____ Data section
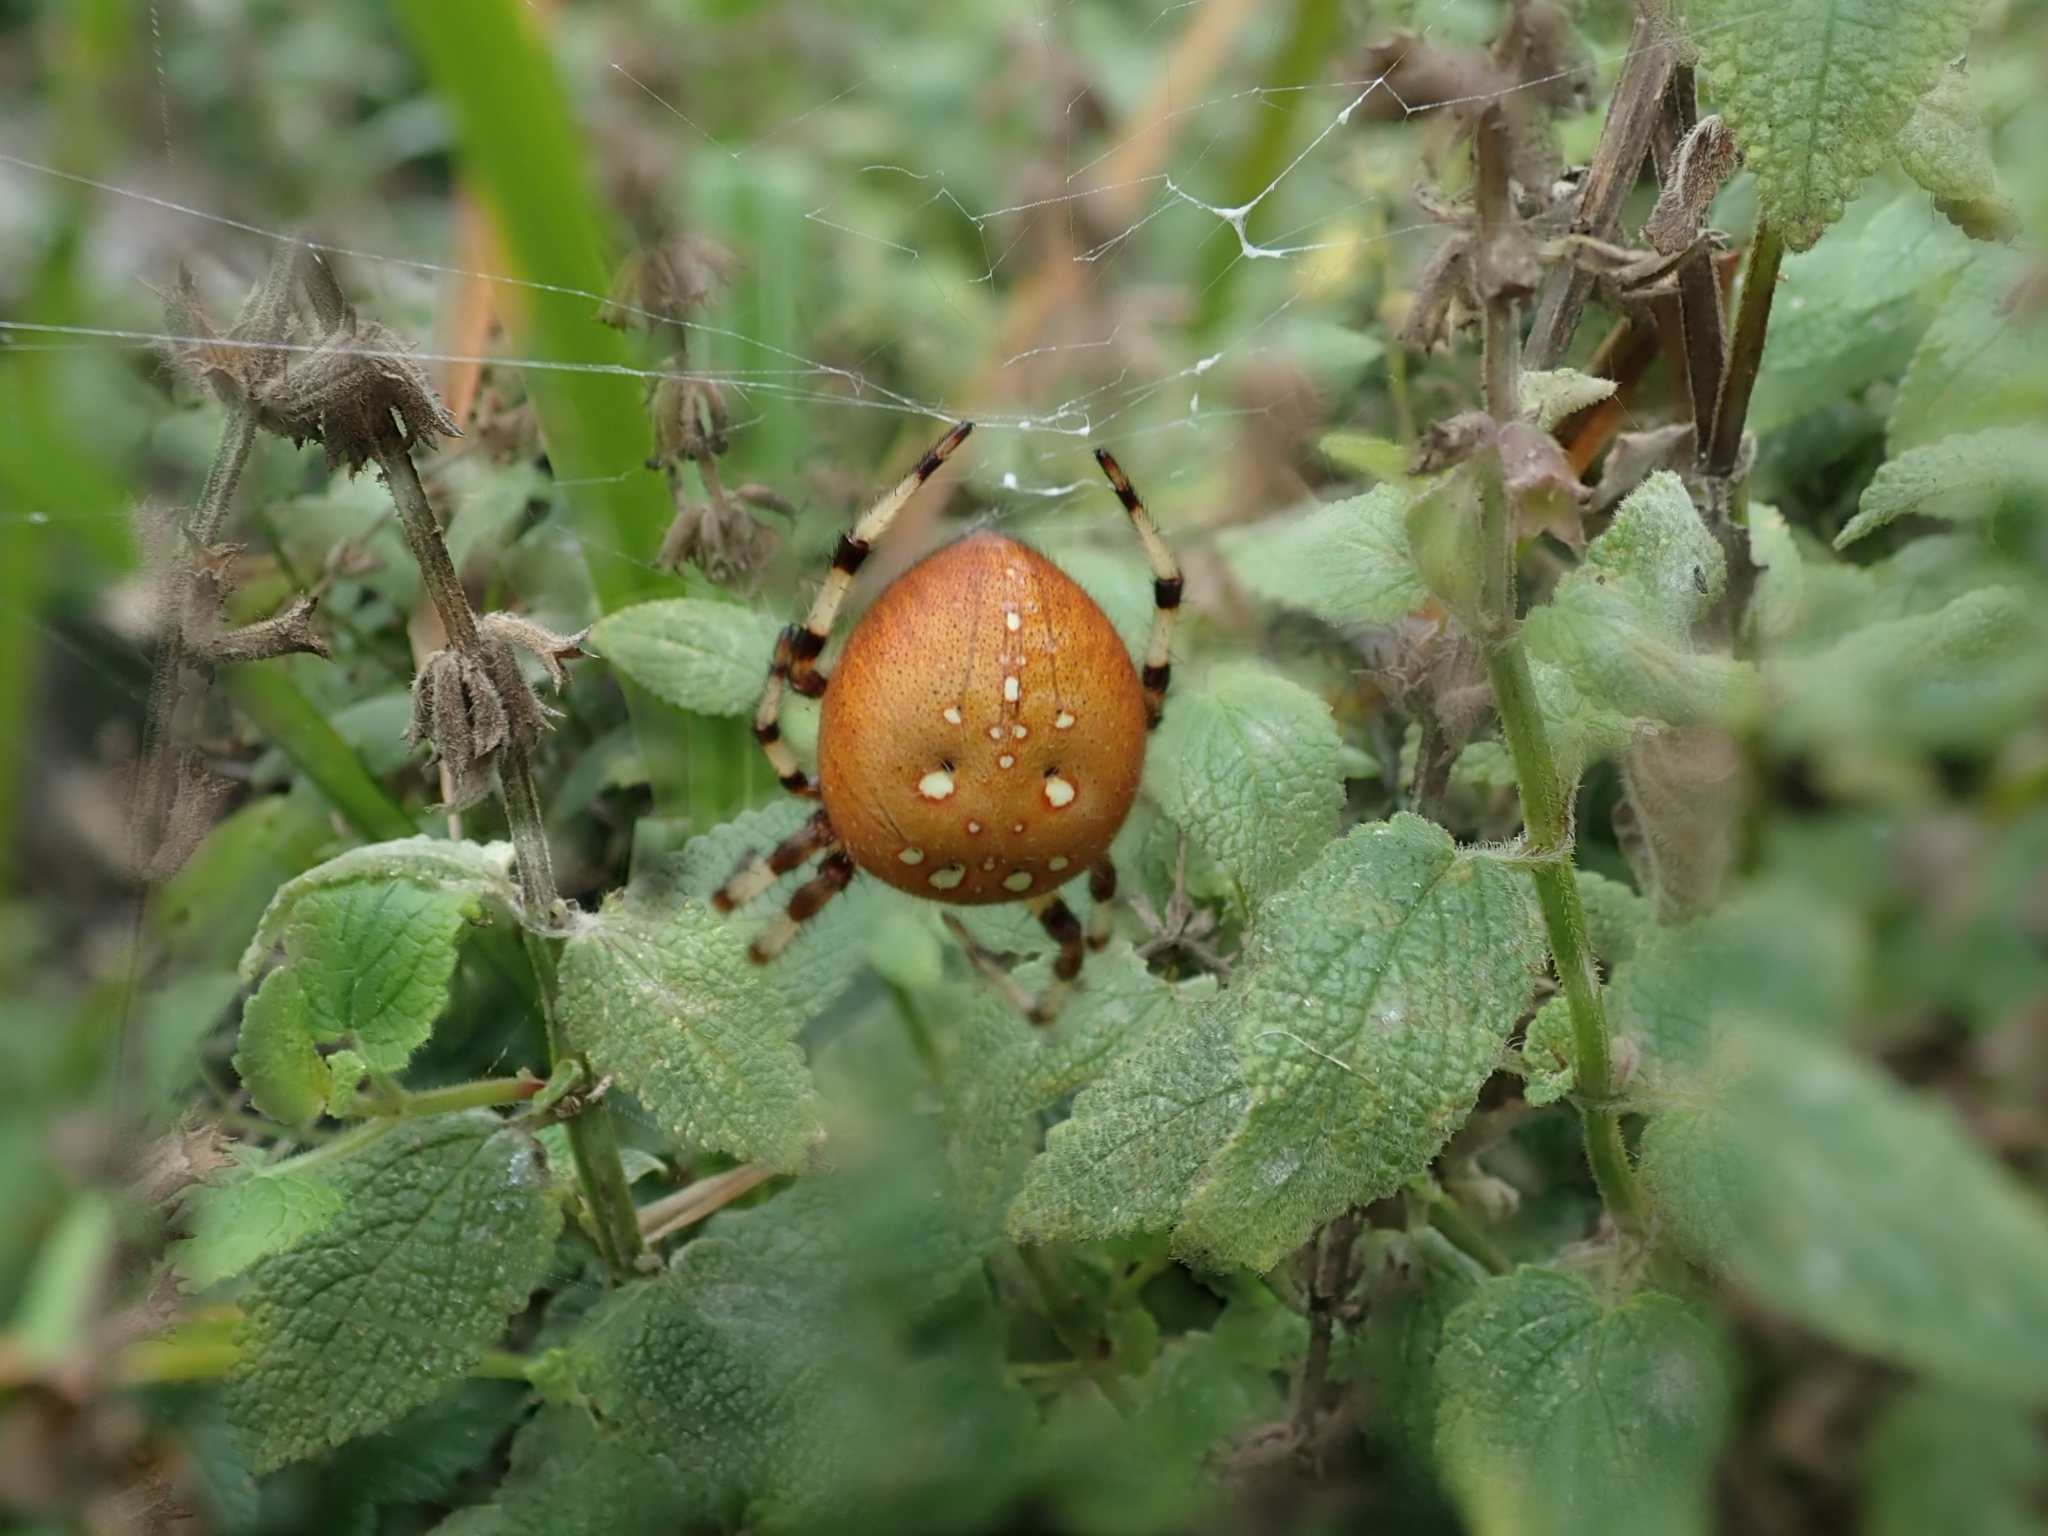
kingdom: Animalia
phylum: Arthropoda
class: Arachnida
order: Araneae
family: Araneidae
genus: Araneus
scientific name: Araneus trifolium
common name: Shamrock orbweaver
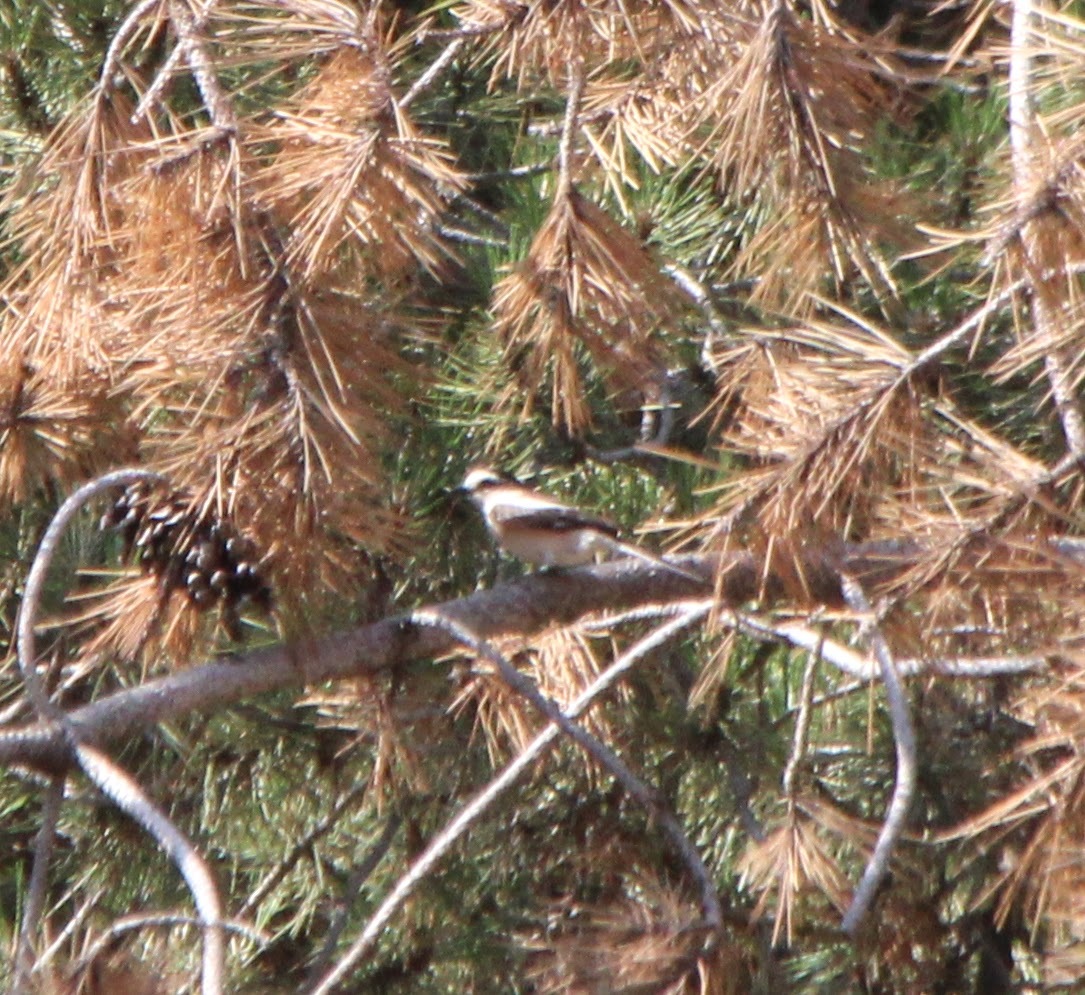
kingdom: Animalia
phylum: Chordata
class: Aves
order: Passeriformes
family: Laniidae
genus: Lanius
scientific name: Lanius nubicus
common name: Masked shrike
________
Work to be completed:
Convert the lines of the records, from the line containing "phylum: Arthropoda" through the last line of the records, both included, into a numbered list with blank lines omitted. Leave the pictures out of the answer.

Result of the exercise:
1. phylum: Arthropoda
2. class: Arachnida
3. order: Araneae
4. family: Araneidae
5. genus: Araneus
6. scientific name: Araneus trifolium
7. common name: Shamrock orbweaver
8. kingdom: Animalia
9. phylum: Chordata
10. class: Aves
11. order: Passeriformes
12. family: Laniidae
13. genus: Lanius
14. scientific name: Lanius nubicus
15. common name: Masked shrike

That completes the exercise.